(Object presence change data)
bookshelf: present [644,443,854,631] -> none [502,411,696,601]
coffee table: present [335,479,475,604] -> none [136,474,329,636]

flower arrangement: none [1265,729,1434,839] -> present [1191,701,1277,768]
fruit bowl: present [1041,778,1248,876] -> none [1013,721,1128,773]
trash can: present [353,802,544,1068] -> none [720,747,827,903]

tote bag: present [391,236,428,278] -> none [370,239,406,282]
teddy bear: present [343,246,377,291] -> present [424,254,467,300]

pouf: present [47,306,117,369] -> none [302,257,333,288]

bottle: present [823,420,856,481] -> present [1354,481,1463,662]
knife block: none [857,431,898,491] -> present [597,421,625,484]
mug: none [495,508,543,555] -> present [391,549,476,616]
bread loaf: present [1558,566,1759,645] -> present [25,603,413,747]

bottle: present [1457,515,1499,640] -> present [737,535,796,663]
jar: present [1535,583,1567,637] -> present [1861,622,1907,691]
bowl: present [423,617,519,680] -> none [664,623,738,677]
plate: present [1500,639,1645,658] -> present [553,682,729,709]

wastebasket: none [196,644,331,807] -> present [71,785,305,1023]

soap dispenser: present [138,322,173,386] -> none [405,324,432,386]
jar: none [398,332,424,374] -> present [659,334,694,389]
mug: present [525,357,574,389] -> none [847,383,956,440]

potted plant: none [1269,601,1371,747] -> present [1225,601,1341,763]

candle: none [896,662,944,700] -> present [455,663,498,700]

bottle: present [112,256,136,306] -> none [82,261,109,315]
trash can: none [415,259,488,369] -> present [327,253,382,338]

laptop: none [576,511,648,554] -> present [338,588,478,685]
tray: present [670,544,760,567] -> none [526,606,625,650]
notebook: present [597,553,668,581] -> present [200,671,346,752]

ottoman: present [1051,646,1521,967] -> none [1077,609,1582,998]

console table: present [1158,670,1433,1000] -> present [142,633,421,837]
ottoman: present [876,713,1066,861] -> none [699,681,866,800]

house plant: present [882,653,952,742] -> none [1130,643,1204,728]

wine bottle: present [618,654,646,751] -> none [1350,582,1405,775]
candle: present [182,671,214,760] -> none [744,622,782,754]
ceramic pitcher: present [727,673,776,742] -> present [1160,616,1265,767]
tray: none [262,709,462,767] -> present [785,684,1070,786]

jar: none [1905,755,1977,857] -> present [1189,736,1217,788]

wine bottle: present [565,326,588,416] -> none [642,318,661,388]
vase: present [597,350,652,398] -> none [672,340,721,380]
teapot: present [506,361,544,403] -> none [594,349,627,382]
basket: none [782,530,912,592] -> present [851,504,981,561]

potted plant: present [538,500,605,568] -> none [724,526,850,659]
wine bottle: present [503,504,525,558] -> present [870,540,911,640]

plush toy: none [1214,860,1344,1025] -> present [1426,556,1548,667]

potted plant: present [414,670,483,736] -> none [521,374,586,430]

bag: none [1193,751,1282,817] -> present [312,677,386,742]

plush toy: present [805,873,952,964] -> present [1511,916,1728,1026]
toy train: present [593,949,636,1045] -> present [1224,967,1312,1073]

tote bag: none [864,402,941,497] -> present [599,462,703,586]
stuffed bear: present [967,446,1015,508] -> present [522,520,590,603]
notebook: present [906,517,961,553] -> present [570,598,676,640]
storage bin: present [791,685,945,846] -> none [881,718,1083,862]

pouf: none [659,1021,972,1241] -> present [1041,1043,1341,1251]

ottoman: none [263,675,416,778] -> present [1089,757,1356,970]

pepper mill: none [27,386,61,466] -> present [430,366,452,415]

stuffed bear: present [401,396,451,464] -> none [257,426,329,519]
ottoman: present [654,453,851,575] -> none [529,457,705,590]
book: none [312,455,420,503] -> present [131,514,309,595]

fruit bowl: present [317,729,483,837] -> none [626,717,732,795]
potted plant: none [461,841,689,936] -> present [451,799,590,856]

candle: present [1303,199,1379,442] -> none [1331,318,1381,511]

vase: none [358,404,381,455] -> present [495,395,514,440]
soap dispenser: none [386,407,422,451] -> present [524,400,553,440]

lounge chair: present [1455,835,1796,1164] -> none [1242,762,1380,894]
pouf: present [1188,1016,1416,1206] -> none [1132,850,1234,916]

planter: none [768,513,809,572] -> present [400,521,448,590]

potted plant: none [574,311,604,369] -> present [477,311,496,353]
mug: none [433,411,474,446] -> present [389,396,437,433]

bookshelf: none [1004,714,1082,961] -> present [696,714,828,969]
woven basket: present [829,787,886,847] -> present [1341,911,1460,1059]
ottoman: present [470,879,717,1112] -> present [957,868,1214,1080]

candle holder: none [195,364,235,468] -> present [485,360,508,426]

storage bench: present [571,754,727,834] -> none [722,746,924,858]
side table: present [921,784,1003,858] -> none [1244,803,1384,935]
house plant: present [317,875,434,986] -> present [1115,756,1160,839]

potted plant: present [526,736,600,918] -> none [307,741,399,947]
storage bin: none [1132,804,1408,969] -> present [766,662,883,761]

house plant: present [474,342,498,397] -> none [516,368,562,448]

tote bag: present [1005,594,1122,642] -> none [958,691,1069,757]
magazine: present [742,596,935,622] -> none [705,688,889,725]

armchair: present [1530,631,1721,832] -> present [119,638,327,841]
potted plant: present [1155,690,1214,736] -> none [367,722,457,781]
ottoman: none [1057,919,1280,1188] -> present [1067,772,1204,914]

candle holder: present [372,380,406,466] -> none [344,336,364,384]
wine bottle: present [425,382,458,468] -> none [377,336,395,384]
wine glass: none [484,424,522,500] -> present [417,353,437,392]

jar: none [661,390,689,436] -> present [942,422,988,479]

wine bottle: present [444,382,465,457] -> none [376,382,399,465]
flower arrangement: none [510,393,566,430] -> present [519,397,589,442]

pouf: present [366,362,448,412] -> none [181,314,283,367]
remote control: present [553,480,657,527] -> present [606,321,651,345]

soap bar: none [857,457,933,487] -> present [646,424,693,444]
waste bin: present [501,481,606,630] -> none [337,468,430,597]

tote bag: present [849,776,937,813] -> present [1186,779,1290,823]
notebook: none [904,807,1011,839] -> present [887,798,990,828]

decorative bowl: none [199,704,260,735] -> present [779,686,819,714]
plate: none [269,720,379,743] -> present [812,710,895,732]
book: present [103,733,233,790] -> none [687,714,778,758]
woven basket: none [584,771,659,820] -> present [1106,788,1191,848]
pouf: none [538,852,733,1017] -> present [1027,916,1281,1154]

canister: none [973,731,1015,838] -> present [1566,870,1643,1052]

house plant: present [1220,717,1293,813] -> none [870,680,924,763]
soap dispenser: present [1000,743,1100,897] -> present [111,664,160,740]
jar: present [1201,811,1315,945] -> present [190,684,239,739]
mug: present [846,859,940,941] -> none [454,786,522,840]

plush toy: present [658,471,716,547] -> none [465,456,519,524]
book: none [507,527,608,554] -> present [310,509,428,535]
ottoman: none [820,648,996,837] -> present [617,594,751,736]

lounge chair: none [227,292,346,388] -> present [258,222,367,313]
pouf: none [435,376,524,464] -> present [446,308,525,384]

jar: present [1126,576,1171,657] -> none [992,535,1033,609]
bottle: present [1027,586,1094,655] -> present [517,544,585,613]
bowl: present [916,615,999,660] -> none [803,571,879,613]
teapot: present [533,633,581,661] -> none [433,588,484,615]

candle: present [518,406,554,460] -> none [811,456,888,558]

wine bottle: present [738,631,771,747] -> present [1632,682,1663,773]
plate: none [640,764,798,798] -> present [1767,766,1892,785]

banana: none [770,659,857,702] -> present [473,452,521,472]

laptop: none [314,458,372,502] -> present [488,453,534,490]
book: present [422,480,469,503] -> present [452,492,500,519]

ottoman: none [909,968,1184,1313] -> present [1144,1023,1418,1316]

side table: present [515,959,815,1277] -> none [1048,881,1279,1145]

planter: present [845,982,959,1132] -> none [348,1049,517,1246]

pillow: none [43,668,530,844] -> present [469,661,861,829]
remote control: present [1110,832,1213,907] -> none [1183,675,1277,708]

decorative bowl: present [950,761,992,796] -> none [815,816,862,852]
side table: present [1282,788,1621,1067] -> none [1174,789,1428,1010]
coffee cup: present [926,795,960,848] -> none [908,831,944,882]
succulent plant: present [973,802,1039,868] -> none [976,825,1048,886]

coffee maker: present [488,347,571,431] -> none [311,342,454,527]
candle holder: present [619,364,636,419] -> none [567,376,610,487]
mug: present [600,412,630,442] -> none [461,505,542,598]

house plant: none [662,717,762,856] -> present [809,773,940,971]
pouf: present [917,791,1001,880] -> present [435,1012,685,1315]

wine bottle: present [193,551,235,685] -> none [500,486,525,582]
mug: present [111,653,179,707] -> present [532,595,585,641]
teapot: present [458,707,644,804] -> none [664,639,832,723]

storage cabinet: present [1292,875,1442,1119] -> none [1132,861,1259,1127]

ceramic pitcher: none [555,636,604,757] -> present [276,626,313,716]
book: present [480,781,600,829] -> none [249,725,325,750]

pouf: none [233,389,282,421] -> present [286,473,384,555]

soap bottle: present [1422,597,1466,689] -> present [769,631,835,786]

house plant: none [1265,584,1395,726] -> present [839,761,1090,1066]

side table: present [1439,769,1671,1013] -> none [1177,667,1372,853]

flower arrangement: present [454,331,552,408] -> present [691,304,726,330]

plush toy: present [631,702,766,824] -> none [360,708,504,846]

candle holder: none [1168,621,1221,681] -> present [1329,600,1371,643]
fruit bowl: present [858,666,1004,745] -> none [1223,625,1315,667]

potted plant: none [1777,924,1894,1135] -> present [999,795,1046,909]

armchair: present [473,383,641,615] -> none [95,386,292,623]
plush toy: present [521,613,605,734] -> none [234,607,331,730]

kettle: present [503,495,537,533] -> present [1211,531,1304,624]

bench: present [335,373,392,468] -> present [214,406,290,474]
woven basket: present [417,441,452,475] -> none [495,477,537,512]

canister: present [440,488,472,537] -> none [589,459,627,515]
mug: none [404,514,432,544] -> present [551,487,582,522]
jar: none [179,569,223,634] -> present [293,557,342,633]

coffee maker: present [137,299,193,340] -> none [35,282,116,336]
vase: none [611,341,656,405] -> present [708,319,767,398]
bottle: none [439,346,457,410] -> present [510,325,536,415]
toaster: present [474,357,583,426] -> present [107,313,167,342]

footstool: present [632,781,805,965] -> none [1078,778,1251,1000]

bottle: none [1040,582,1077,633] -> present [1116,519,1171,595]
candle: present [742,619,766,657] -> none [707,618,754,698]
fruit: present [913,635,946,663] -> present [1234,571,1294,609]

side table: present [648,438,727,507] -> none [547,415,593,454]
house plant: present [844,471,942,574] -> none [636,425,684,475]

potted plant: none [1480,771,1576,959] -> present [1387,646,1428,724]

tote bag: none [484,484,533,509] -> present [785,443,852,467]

Exercise requirements
Look through the entries above and quote exactly the lines from the line with "candle holder: none [1168,621,1221,681]" to the line with "woven basket: present [417,441,452,475]", counting both of those lines.

Exercise solution
candle holder: none [1168,621,1221,681] -> present [1329,600,1371,643]
fruit bowl: present [858,666,1004,745] -> none [1223,625,1315,667]

potted plant: none [1777,924,1894,1135] -> present [999,795,1046,909]

armchair: present [473,383,641,615] -> none [95,386,292,623]
plush toy: present [521,613,605,734] -> none [234,607,331,730]

kettle: present [503,495,537,533] -> present [1211,531,1304,624]

bench: present [335,373,392,468] -> present [214,406,290,474]
woven basket: present [417,441,452,475] -> none [495,477,537,512]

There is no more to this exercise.